UPDATED 09:00 EST / SEPTEMBER 19 2023

CLOUD

Red Hat rebrands OpenStack Platform for building and managing private clouds

Red Hat Inc. said today it’s rebranding the Red Hat OpenStack Platform, which will now be known as Red Hat OpenStack Services on OpenShift.

The rebrand follows a years-long effort by the company, owned by IBM Corp., to integrate Red Hat OpenStack Platform more tightly with Red Hat OpenShift. The goal is to help service providers scale up their private clouds faster and maximize their computing resources. Red Hat said doing this has enabled it to help teams managing OpenStack clouds benefit from OpenShift’s modern operational experience.
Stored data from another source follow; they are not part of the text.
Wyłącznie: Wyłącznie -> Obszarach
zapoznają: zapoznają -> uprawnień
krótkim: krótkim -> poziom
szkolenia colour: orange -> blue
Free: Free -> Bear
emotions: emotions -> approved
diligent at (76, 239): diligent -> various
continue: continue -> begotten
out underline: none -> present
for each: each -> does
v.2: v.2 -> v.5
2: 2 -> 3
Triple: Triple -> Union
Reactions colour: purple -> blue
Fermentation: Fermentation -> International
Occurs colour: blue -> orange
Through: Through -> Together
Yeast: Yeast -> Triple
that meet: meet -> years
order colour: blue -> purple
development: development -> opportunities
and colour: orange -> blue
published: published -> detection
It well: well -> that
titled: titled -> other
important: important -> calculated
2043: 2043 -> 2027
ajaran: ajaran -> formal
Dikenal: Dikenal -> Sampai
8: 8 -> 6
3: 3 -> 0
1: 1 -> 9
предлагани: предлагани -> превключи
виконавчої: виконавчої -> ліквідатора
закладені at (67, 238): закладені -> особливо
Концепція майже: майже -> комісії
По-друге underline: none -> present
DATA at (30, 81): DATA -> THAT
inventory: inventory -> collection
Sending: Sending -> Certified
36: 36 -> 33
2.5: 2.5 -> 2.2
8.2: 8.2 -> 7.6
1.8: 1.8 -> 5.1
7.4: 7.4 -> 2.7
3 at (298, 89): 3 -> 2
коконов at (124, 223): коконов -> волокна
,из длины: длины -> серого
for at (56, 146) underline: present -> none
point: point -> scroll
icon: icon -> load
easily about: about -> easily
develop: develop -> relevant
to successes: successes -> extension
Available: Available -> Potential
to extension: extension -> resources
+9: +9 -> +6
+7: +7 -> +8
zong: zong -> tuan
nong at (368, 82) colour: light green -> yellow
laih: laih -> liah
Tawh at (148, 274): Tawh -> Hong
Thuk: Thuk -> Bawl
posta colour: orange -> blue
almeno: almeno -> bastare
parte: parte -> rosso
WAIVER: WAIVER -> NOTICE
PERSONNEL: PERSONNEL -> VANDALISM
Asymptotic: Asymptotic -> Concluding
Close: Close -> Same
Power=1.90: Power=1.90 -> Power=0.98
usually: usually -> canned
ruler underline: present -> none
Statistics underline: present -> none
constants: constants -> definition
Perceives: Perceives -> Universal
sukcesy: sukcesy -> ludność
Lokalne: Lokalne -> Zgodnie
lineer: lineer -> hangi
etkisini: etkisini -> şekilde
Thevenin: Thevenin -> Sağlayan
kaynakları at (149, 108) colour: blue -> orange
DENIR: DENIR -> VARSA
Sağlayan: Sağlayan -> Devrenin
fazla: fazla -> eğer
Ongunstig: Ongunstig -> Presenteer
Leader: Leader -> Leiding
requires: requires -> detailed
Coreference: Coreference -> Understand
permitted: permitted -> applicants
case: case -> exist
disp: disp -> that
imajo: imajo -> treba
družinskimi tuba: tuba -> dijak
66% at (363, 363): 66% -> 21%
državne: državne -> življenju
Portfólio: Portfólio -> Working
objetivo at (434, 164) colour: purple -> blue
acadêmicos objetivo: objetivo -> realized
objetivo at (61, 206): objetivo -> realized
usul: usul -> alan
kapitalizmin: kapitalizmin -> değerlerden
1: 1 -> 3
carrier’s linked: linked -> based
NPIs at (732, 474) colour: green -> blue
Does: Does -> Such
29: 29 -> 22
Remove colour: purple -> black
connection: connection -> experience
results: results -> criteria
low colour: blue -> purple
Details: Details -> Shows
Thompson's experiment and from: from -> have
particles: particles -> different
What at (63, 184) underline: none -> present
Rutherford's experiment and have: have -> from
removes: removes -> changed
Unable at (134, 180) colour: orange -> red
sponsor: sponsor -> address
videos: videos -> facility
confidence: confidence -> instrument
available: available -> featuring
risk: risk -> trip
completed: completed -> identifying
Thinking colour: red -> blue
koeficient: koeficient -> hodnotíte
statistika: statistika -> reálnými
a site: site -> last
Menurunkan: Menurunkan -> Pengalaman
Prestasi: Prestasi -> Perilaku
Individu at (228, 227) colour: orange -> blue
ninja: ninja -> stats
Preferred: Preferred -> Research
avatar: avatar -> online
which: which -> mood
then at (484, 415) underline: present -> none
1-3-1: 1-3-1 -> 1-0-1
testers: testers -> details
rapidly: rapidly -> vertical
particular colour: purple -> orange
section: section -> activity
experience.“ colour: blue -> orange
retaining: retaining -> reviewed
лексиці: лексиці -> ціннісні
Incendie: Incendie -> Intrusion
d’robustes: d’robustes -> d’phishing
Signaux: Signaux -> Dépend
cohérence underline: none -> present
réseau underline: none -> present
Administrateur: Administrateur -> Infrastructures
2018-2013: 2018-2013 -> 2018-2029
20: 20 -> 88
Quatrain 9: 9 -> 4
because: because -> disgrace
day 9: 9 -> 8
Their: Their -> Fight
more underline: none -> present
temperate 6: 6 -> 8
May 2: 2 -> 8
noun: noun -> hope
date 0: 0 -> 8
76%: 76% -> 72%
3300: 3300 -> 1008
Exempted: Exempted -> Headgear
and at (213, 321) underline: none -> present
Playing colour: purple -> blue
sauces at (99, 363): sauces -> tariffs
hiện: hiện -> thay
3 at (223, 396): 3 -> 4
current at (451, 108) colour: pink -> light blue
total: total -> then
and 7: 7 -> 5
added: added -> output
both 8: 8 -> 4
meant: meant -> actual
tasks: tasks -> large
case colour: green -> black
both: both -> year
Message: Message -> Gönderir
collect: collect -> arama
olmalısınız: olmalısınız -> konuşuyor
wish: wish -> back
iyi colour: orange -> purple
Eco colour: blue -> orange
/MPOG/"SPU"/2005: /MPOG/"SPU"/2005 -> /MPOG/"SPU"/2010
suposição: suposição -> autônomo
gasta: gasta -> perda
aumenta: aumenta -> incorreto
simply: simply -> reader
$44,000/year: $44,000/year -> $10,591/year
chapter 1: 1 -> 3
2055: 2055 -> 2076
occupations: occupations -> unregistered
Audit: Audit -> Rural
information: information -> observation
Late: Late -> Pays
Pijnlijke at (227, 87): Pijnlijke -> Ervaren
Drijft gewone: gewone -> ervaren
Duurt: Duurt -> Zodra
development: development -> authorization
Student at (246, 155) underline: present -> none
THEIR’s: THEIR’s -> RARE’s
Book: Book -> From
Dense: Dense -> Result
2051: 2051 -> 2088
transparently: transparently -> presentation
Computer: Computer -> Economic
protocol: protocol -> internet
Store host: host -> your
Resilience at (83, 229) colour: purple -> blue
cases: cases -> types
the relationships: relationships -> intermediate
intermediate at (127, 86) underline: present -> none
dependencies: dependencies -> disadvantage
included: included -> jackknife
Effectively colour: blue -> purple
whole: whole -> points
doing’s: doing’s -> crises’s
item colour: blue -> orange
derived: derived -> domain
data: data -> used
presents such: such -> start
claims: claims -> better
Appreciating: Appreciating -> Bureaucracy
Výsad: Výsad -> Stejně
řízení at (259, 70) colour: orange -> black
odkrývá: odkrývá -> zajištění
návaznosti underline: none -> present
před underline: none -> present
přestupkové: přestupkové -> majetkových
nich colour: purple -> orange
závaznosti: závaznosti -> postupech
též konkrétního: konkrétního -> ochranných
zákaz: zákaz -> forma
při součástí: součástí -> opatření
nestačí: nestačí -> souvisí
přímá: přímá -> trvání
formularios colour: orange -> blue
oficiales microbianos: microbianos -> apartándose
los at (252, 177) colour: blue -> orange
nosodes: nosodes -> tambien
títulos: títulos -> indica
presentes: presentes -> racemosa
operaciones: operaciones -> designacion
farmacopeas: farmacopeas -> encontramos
Red Hat OpenStack is an open-source platform that’s used by organizations to pool virtual resources to build and manage private clouds, and it has proven especially popular with telecommunications and managed services providers. Meanwhile, RedHat OpenShift is an enterprise-ready application platform that’s built on the Red Hat Enterprise Linux operating system and container orchestration software Kubernetes. It provides deployment and infrastructure services that support almost any kind of application and computing environment.

“By integrating Kubernetes with OpenStack, organizations see improved resource management and scalability, greater flexibility across the hybrid cloud, simplified development and DevOps practices and more,” said Sean Cohen, director of product management in Red Hat’s Hybrid Platforms organizations.

Red Hat explained that it’s integrating the two platforms because customers are looking for a speedy and simplified private cloud offering that enables them to move their 4G-based virtual network functions to 5G cloud-native workloads. With Red Hat OpenStack Services on OpenShift, they now have a simpler way to do that.

The new platform makes it possible for existing applications to continue running without any interruptions. The new “podified” control plane, which is a set of tools for deploying and managing the OpenStack control plane as a Kubernetes-native pod, makes it easier to deploy cloud-native workloads. The net benefit is easier installation, more rapid deployments and unified management from the core to the edge, Red Hat said.

In addition, Red Hat OpenStack Services on OpenShift provides companies with the ability to run virtualized and containerized apps based on bare metal servers, meaning they have greater flexibility in how they use their computing resources. Other benefits include fast parallel processing for swift, repeatable deployments using the Red Hat Ansible Automation Platform, better scalability through the new podified control plane, an improved observability experience, and enhanced security that relies on an encrypted memory cache, encrypted communications between services and secure role-based access.

The rebranding of the OpenStack Platform is part of a wider consolidation effort by Red Hat’s parent company IBM Corp., said Holger Mueller of Constellation Research Inc. He noted that the noise around OpenStack has largely abated, as none of the major public cloud vendors have adopted it and many of its former contributors have moved on to other projects.

“Instead, OpenStack has found its place in the telecommunications industry, where many operators use it to build private clouds to run their networks on,” the analyst said. “This is who Red Hat is targeting with these announcements.”

Moving forward, the company said Red Hat OpenStack Services on OpenShift’s control plane will be natively hosted on Red Hat OpenShift, while the external RHEL-based dataplane will be managed with the Ansible Automation platform. It means that Red Hat OpenStack Platform 17.1 is the last version to be based on the classic form-factor of a control plane that could be either virtualized or bare metal, with management performed by OpenStack Director.

Red Hat said it will continue to provide support for the classic form factor until the end of OpenStack Platform 17.1’s lifecycle. After this time, customers will need to migrate and deploy their new controller on OpenShift.